Siamo davvero di fronte a nuove dinamiche, come dimostra anche un’altra vicenda accaduta nelle scorse settimane, che ricorda in modo ancora più preciso la metafora della farfalla. Il 20 marzo Terry Jones, un pastore evangelical di una piccola chiesa di Gainesville, Florida ha bruciato il Corano, dopo avere messo in scena un processo farsa e avere giudicato il testo colpevole, fra l’altro, di istigazione al terrorismo. Jones aveva già minacciato di compiere questo gesto l’anno scorso, in occasione dell’anniversario dell’11 settembre (per protestare contro la progettata costruzione di una moschea nei pressi di Ground Zero), ma era stato dissuaso dopo che la questione aveva attirato molta attenzione a livello nazionale e internazionale.

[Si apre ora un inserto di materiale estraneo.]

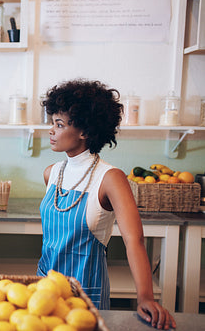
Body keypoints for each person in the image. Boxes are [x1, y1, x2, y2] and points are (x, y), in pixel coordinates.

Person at [37, 79, 176, 330]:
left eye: (59, 124)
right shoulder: (51, 173)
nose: (51, 130)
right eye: (52, 122)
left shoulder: (110, 178)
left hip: (87, 293)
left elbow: (134, 240)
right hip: (44, 290)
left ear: (85, 132)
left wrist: (145, 297)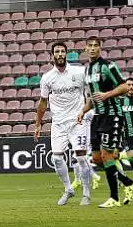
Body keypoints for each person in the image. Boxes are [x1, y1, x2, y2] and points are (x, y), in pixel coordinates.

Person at [77, 36, 133, 208]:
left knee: (107, 155)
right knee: (96, 159)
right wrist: (82, 111)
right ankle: (128, 182)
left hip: (112, 115)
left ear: (100, 48)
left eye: (96, 45)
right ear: (85, 48)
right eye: (90, 46)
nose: (93, 48)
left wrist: (107, 95)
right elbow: (91, 96)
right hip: (97, 117)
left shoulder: (108, 66)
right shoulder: (87, 70)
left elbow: (125, 86)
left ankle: (114, 198)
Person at [35, 42, 91, 205]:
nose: (60, 54)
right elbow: (43, 102)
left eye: (62, 51)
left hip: (77, 121)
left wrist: (85, 113)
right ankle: (69, 189)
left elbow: (91, 95)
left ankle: (86, 193)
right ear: (52, 56)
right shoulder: (47, 78)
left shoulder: (79, 72)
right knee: (57, 158)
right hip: (58, 123)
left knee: (81, 157)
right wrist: (38, 124)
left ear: (66, 54)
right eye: (57, 52)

A seguito del compimento di questo gesto si è avverato quanto era temuto da molti, ovvero la promozione di una serie di proteste e manifestazioni in diversi paesi islamici, che sono culminate nell’attacco alla sede delle Nazioni Unite di Mazar-i-Sharif, in Afghanistan – e quegli scontri hanno causato la morte di almeno dodici persone.

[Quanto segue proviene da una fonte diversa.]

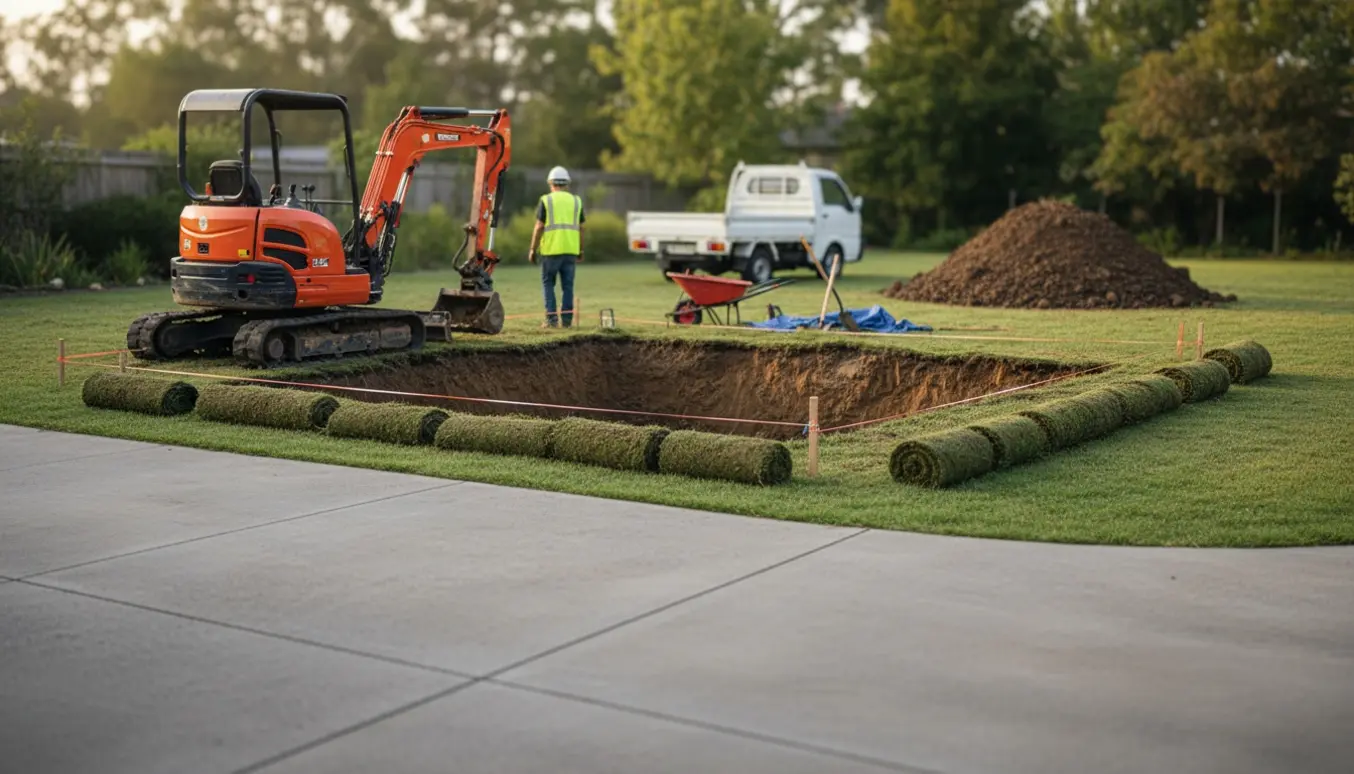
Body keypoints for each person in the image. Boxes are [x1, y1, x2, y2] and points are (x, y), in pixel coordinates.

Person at [528, 166, 585, 328]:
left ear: (550, 183)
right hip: (570, 251)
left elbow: (539, 226)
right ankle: (567, 322)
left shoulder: (546, 200)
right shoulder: (576, 201)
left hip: (551, 251)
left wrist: (533, 249)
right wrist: (581, 249)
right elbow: (581, 228)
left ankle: (551, 320)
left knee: (548, 284)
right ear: (567, 184)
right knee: (568, 286)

Sebbene le tecnologie utilizzate in questo caso siano molto diverse, colpisce la stessa interrelazione tra locale e globale, che pone in interazione persone e gruppi di diverse parti del mondo pur non godendo, di per sé, di alcuna rilevanza internazionale. Da un lato, è evidente la consapevolezza del religioso americano, che affida a YouTube i suoi messaggi a proposito di un presunto piano dell’Islam per sottomettere l’occidente: Jones comprende bene la potenza di un gesto simbolico come il rogo del Corano, sia per chiamare a raccolta i suoi correligionari, sia per provocare il campo avverso. Dall’altro, abbiamo dei religiosi musulmani “di provincia” che, nel contesto del devastato Afghanistan post-bellico, apprendono dalla radio le notizie e incitano i fedeli alla vendetta contro tutti i simboli occidentali, ritenendo che quanto avvenuto dall’altra parte del mondo riguardi direttamente le loro vite.

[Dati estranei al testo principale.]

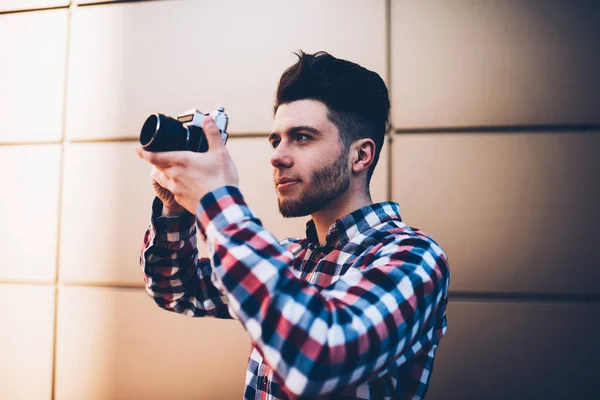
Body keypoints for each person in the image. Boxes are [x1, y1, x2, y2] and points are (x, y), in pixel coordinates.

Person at [136, 50, 450, 399]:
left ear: (361, 155)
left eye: (302, 137)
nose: (277, 156)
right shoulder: (288, 258)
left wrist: (217, 201)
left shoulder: (414, 257)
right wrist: (176, 207)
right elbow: (176, 289)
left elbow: (320, 357)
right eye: (276, 139)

Questa dinamica ricorda – per la concatenazione degli eventi e il comportamento di diversi attori – l’ondata di proteste che seguì la pubblicazione delle vignette danesi su Maometto, avvenuta nell’autunno del 2005. Anche in quel caso si combinavano il desiderio di provocazione, da parte di chi aveva promosso la creazione e la pubblicazione delle vignette, e quello della strumentalizzazione da parte di alcune organizzazioni islamiche. Anzi, è lecito supporre che se la maggior parte dei paesi arabi non fossero in questo momento così concentrati sulle rivolte interne, anche le proteste contro il rogo del Corano si sarebbero potute estendere oltre l’Afghanistan e il Pakistan, proprio come avvenne nel 2005.

Sia gli eventi mediorientali sia quelli afgani (che sono solo gli esempi più attuali e rappresentativi di fenomeni globali) ci insegnano che la porosità dei confini statali non è oggi più controllabile. Laddove si possono riuscire a fermare i terroristi e le loro bombe, non è più possibile, infatti, bloccare il flusso delle informazioni e i gruppi capaci di sfruttare il palcoscenico globale. Da questo punto di vista ha perfettamente ragione chi sostiene che l’11 settembre (esempio massimo e al tempo stesso atto inaugurale di questo tipo di “comunicazione”) ha cambiato il mondo per sempre.